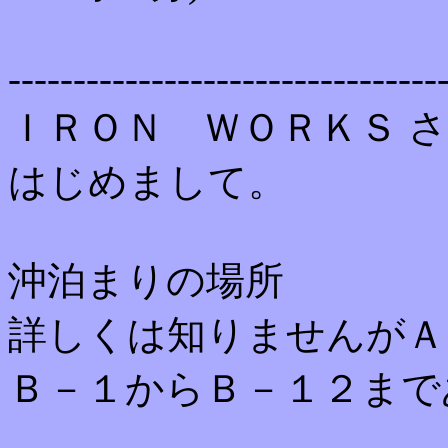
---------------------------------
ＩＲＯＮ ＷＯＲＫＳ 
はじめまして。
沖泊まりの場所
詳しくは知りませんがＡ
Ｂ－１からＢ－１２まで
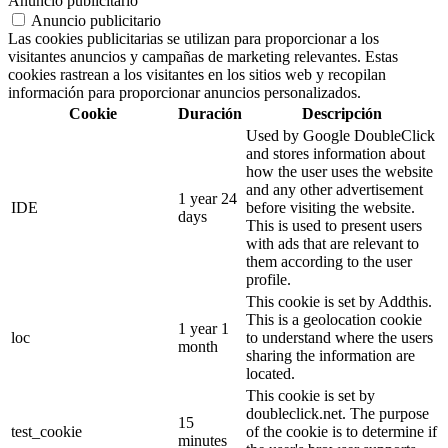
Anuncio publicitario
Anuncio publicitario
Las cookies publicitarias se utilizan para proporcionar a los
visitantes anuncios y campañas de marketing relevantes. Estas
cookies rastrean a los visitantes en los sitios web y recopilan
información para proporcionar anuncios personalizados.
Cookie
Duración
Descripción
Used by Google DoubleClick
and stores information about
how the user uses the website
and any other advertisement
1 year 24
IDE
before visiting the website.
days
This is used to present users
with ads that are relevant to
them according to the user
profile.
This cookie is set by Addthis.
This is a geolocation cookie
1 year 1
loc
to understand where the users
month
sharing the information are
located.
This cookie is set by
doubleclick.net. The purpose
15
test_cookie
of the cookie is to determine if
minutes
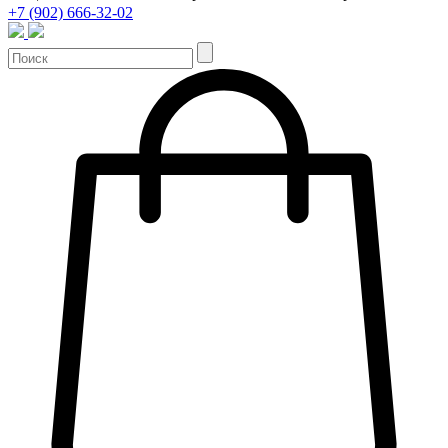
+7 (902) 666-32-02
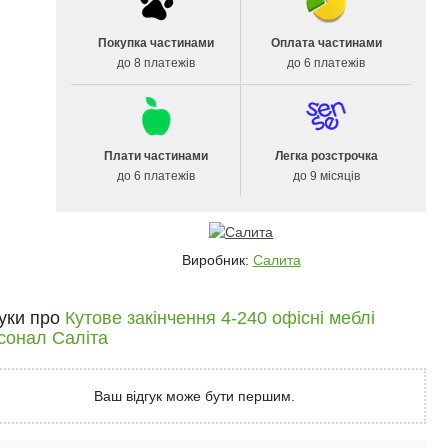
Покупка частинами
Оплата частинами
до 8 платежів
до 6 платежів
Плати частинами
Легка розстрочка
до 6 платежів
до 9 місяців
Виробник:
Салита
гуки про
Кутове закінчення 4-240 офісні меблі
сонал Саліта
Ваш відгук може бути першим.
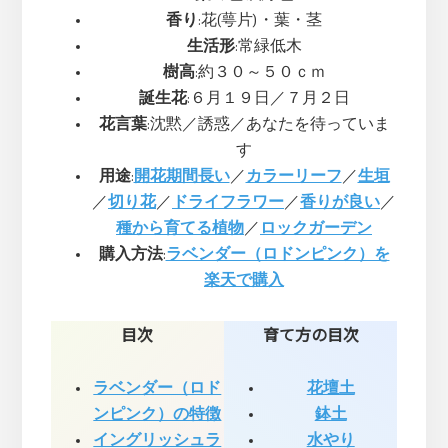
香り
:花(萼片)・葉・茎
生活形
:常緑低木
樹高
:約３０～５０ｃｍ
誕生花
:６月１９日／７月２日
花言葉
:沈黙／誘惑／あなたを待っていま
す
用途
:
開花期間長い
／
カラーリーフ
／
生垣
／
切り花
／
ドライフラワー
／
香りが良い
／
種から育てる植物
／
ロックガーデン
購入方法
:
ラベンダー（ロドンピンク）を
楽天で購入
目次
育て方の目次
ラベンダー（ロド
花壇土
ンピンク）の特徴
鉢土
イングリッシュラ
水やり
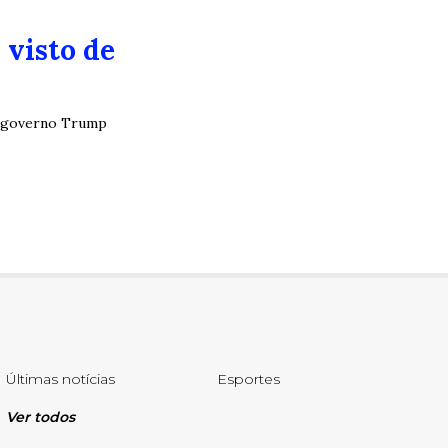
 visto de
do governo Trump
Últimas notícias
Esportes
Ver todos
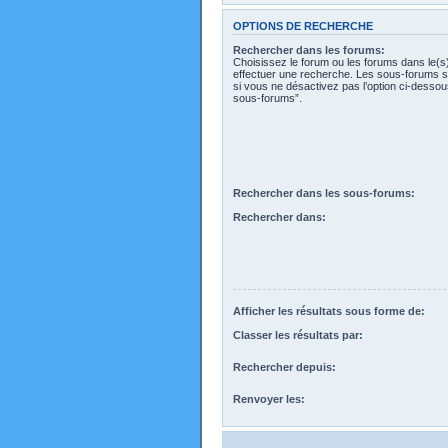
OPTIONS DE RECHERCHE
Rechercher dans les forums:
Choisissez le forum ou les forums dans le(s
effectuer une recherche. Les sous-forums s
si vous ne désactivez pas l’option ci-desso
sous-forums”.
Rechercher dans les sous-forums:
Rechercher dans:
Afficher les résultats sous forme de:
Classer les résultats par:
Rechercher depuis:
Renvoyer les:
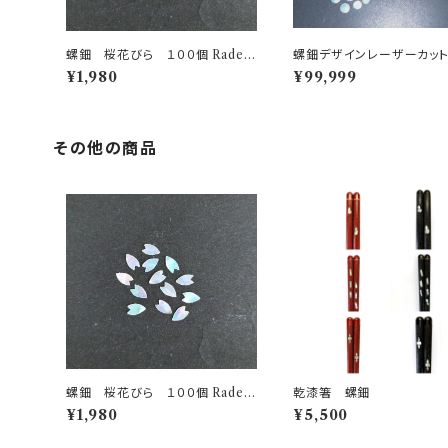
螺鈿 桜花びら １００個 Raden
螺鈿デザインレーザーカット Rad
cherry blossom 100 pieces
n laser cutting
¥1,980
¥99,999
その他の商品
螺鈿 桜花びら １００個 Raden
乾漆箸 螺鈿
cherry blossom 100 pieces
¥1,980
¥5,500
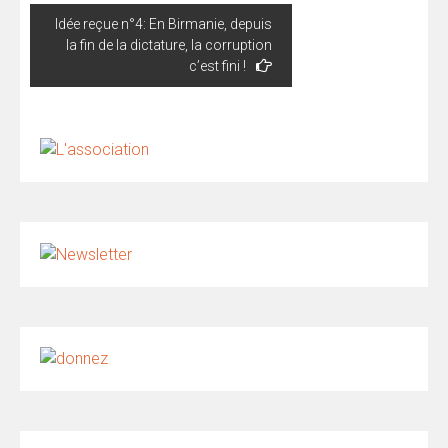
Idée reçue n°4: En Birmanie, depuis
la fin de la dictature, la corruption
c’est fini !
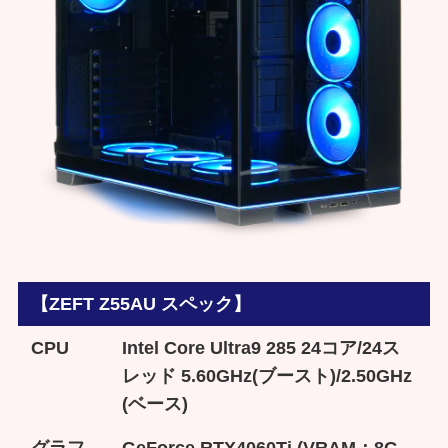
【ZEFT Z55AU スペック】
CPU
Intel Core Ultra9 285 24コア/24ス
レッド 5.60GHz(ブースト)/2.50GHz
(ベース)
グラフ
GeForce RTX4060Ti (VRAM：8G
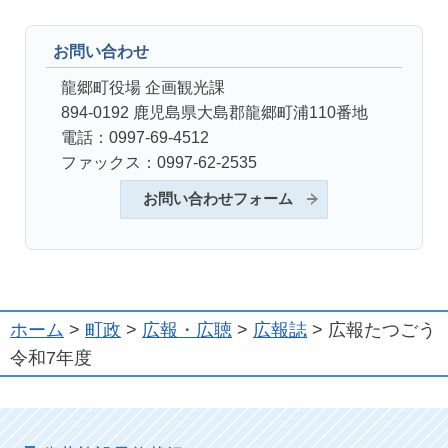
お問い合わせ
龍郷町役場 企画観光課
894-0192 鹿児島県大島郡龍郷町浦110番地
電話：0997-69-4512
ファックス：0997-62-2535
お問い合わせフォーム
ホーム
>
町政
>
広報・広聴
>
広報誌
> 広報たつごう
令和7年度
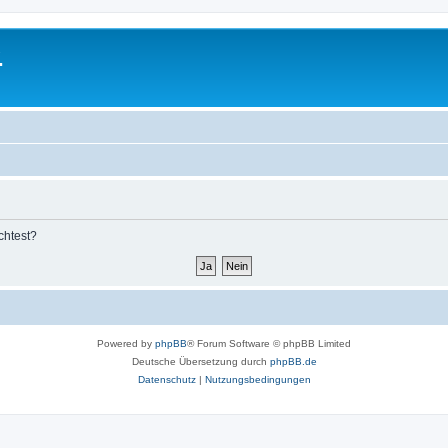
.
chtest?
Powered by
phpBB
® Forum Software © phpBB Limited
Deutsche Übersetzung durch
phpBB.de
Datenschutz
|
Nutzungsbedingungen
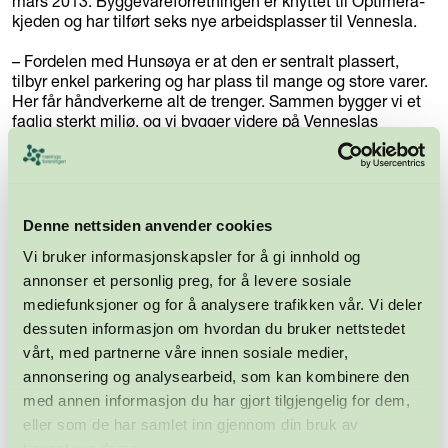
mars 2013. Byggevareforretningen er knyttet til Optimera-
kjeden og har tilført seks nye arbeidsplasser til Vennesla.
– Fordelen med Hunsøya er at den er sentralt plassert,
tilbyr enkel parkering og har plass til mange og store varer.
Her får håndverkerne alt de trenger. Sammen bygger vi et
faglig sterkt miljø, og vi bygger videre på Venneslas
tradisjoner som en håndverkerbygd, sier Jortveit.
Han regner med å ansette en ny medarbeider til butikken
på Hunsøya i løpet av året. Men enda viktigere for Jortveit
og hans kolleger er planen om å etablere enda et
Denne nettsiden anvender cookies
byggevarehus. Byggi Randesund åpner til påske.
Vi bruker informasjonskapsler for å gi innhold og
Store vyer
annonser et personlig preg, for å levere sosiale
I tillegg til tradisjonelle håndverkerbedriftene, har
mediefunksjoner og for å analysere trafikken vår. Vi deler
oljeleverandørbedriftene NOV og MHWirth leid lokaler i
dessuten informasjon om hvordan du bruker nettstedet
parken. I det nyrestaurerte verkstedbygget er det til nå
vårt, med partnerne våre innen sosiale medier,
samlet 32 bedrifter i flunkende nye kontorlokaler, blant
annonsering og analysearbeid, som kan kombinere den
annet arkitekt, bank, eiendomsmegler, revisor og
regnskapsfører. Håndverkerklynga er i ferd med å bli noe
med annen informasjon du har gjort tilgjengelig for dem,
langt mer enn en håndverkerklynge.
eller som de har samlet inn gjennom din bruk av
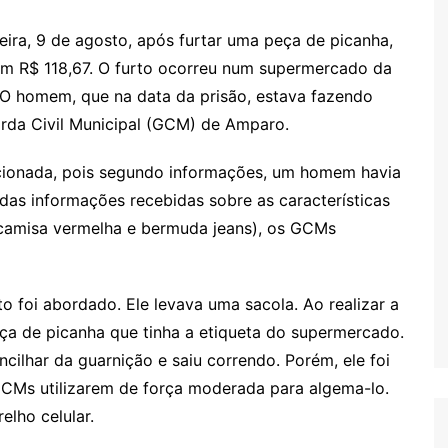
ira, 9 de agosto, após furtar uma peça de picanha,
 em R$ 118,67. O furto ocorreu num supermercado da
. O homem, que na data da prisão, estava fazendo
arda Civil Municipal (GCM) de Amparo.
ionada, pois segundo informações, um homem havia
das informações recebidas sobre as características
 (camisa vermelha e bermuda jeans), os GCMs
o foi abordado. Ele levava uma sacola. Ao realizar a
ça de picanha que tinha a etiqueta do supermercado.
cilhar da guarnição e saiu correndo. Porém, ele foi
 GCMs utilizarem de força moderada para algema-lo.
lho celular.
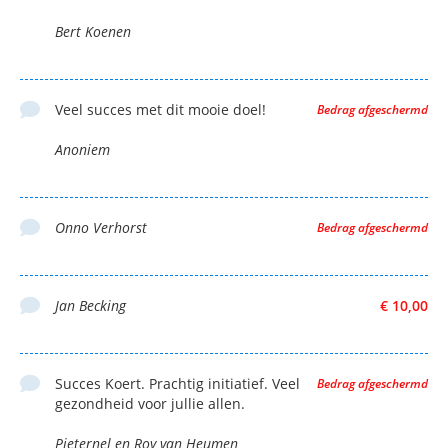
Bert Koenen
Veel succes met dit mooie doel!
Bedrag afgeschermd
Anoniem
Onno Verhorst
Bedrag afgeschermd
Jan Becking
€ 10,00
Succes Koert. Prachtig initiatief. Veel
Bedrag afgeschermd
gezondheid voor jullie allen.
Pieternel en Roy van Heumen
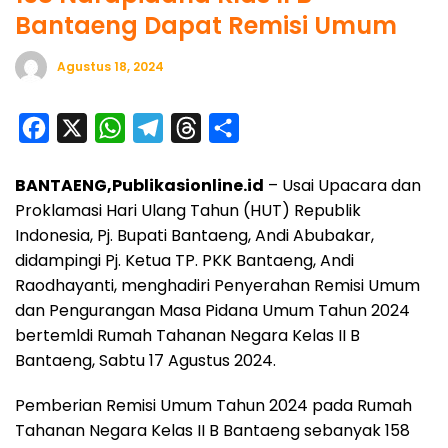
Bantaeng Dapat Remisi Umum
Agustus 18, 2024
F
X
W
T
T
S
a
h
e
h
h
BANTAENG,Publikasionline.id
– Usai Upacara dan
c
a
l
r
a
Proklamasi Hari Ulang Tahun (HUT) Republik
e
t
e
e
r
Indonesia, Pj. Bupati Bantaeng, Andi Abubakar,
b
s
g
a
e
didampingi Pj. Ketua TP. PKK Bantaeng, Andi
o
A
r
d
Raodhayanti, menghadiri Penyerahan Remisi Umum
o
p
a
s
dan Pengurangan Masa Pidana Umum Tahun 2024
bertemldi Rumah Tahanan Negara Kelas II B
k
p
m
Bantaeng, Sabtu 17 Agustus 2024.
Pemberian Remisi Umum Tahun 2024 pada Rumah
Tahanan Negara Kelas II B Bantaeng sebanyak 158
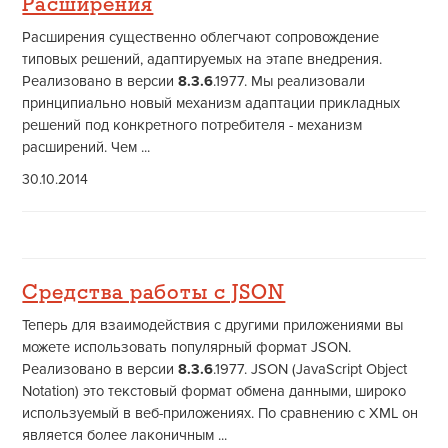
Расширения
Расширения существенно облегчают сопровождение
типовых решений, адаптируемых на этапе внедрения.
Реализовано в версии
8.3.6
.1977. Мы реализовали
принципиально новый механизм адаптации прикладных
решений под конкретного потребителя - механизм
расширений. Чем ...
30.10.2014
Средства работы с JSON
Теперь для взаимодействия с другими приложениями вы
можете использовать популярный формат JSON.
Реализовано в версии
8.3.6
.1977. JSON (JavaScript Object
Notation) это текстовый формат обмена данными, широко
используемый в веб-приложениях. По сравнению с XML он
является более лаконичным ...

### THE TASK
Every line above with the string "Rechercher" in it needs to be copied.

### EXPECTED ANSWER
Rechercher dans les forums:
Rechercher dans les sous-forums:
Rechercher dans:
Rechercher depuis:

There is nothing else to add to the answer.